Thomas Mann talks Me and Earl and the Dying Girl

Thomas Mann2012 found footage party comedy Project X introduced audiences to the lanky, nervy Thomas Mann, and then he seemed to fade a little into roles that didn’t suit his ruffled, young Woody Allen persona like cheap Harry Potter rip-off Beautiful Creatures and Hansel & Gretel: Witch Hunters.

So it’s gratifying to see Mann put to the best use of his career so far in Sundance hit Me and Earl and the Dying Girl.

He plays Greg, a smart and sarcastic kid who wants to coast through life and school and not connect with anyone too deeply. He doesn’t even use the term ‘friend’ to describe Earl (RJ Cyler), the kid from the wrong aide of the tracks with whom he’s spent years homaging and parodying popular movies by making their own low-fi versions.

But when he’s forced by his well meaning mother to befriend Rachel (Olivia Cooke), a girl at school he hardly knows who’s been struck down by leukemia, the sardonic Greg might just find a way of letting the world in.

The 23 year old Texas native spoke to Moviehole.net in LA.

Did you have to approach it in a different way to Project X? Me and Earl and the Dying Girl is still funny, but it’s obviously very heartfelt.

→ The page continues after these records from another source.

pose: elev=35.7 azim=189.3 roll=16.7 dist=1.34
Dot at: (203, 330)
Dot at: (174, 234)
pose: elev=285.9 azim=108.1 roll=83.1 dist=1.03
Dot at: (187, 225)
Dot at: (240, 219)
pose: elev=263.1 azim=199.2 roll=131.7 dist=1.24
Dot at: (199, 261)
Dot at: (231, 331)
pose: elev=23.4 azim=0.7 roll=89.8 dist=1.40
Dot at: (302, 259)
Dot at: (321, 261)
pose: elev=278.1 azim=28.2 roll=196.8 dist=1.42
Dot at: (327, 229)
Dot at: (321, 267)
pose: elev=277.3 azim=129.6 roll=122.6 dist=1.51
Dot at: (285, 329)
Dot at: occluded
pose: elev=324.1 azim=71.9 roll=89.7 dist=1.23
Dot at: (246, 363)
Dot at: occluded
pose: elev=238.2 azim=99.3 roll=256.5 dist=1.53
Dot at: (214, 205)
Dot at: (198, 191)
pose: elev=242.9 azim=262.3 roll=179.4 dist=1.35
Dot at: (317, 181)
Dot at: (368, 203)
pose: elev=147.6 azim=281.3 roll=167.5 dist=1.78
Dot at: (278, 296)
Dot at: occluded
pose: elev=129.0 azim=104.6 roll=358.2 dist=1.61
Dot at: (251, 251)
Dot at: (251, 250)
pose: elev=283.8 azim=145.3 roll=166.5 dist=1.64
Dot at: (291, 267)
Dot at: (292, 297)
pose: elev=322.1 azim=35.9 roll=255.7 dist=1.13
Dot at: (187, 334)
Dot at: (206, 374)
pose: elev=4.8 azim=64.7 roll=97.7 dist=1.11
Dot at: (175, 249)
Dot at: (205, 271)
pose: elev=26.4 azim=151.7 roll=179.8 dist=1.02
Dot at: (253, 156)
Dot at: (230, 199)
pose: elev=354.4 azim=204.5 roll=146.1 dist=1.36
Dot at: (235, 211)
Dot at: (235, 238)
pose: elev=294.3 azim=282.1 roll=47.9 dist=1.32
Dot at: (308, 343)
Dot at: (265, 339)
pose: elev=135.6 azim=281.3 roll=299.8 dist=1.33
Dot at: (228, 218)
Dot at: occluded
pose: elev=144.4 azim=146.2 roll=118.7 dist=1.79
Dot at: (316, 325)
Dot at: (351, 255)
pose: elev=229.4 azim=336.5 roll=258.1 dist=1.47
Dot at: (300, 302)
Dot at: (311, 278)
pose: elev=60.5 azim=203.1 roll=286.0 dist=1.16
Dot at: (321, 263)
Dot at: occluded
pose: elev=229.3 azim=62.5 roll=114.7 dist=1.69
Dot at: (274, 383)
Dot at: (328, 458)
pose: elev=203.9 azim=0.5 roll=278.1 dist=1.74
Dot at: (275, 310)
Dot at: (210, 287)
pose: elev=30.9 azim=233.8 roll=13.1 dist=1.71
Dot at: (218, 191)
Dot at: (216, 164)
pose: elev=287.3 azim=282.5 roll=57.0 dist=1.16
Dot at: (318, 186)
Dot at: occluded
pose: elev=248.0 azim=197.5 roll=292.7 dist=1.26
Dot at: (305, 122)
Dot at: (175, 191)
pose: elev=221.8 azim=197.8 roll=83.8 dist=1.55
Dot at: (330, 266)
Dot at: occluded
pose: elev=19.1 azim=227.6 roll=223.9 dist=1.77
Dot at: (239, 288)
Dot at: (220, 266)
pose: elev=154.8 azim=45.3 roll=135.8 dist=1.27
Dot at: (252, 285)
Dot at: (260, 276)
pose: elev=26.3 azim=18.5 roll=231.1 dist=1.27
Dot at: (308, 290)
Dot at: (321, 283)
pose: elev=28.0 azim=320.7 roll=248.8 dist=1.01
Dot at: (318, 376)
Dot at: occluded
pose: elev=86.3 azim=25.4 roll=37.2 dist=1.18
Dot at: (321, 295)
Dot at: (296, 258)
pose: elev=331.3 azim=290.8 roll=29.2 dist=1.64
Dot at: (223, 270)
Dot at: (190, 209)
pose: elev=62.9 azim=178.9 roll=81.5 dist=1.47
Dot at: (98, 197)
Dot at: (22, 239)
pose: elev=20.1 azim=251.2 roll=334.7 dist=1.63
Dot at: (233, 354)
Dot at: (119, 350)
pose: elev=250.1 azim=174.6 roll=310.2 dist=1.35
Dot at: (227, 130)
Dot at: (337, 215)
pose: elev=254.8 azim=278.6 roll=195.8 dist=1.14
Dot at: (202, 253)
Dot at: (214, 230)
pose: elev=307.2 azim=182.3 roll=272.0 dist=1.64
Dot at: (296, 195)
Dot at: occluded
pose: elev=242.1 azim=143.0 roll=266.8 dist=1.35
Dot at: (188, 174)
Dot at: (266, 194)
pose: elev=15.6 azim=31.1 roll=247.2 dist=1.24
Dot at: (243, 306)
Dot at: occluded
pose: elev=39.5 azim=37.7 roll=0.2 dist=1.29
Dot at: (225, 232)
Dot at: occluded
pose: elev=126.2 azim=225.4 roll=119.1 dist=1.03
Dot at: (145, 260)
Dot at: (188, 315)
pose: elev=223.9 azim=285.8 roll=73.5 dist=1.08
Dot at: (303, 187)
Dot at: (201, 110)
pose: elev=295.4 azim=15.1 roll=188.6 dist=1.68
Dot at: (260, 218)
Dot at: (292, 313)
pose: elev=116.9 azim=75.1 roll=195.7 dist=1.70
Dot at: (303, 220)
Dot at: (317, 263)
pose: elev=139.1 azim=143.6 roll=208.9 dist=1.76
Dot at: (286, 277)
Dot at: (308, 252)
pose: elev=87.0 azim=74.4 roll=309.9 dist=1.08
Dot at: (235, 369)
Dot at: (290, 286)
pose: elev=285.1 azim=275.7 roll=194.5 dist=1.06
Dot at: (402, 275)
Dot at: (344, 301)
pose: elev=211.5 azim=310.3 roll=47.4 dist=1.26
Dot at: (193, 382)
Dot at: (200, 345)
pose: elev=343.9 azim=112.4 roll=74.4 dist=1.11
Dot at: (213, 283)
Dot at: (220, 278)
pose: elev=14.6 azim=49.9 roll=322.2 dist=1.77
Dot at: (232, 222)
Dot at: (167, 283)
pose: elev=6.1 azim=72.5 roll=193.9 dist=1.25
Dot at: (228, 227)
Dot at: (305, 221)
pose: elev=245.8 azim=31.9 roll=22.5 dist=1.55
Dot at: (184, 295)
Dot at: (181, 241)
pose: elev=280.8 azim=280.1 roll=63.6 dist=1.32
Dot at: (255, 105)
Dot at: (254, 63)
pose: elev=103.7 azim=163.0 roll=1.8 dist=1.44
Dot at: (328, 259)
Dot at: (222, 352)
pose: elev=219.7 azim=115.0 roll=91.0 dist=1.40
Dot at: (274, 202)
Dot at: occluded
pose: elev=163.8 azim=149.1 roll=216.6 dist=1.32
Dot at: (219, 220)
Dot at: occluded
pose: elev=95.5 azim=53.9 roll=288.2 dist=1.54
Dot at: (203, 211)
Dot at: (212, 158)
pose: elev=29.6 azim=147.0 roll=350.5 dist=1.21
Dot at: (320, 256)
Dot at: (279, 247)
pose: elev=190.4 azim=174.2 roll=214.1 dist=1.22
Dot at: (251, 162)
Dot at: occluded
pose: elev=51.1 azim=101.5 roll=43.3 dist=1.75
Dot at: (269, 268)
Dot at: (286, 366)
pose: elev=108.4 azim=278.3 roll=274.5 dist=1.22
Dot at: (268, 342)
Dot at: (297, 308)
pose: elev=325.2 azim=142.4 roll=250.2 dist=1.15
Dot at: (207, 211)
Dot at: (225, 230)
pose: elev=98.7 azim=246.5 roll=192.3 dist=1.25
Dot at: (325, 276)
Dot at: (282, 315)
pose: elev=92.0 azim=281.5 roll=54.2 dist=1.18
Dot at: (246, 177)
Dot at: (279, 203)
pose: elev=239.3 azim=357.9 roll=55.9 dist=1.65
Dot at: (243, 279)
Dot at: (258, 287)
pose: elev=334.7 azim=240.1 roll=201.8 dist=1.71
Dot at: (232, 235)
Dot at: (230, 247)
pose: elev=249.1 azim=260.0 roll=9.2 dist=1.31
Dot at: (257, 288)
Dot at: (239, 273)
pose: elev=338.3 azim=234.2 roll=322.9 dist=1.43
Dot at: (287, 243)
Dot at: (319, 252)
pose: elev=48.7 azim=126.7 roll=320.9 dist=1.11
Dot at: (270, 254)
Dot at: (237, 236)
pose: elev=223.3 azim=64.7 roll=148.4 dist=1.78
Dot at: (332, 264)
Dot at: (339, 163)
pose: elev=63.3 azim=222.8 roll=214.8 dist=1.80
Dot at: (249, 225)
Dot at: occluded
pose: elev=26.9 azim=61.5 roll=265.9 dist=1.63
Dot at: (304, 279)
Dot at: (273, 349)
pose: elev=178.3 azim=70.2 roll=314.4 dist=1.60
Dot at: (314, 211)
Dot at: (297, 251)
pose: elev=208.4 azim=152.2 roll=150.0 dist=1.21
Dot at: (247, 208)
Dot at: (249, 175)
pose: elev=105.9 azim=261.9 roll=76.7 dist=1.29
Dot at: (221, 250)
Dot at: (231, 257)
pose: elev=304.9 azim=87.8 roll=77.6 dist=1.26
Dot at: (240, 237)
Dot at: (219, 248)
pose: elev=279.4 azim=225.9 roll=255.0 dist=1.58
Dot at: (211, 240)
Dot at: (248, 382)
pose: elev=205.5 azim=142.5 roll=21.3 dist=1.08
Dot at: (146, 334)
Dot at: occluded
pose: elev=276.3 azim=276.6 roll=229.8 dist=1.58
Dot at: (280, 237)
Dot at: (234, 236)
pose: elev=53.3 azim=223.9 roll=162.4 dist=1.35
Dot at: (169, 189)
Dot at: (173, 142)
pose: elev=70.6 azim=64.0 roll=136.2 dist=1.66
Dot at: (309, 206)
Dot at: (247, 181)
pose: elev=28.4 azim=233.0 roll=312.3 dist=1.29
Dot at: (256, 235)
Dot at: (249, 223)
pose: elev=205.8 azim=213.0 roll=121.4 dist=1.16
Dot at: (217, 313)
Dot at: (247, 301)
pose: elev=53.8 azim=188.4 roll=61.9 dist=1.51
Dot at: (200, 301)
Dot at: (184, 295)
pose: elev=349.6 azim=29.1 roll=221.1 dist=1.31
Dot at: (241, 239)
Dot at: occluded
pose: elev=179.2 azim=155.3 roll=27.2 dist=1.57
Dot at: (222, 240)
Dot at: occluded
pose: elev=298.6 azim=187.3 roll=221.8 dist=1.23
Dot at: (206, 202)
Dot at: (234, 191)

You always approach every role differently. When I got that part I thought, ‘This is the meatiest part I’ve every had.’ Then when Me and Earl comes along, it’s like a whole different approach. It’s a much more personal story for a lot of reasons.

I had never been part of a film that required me to be so emotionally available, it wasn’t something I was comfortable with. I wasn’t even sure I would be able to deliver on the day, but I guess just thanks to Alfonso [Gomez-Rejon, director] trusting me and really getting to know and love these characters, it was much easier to reach that emotional point.

Did you get a lot of rehearsal time to find the dynamic?

There were a lot of conversations with Alfonso and Olivia. Olivia and I have been reading together since our first audition, which was about six months before we started shooting. I think the rehearsals kind of started way before we were even cast.

We were the first Greg and Rachel to read together, and it was the kind of thing where it just sort of clicked instantly, and you knew it was going to turn out okay. We got along. You can’t really fake chemistry. It’s not like there’s some workshop that you can send actors to try to bond. It either happens or it doesn’t.

Did it read like a comedy or a drama on the page?

From the first time I read it, I always approached it as more of a comedy. It was a great comedy with a lot of real emotional beats to it. In terms of Greg, he’s always trying to push the darkness away and keep everything sort of light hearted, because he’s not accustomed to dealing with this sort of emotional trauma.

That kind of reminded me a lot of how I was in high school, and how I might have dealt with that situation. He was just sort of awkward and clumsy to watch. That’s where a lot of the humor comes from until this sort of inevitable tragedy sneaks up on him, and then it kind of pulls the rug out from under him a little bit.